**To do:**
Swap each "zurück" in the data for "back" and write out the rest of the text unchanged, leaving out the pictures.

**Supplied material:**
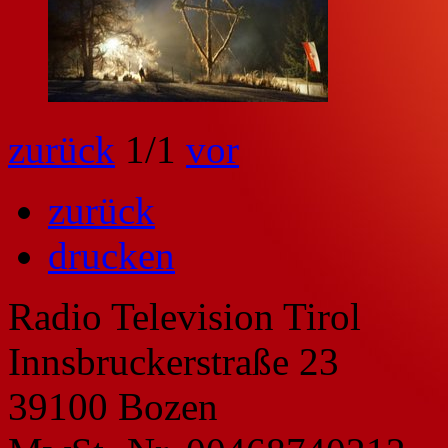
zurück
1
/1
vor
zurück
drucken
Radio Television Tirol
Innsbruckerstraße 23
39100 Bozen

**Solution for this task:**
back
1
/1
vor
back
drucken
Radio Television Tirol
Innsbruckerstraße 23
39100 Bozen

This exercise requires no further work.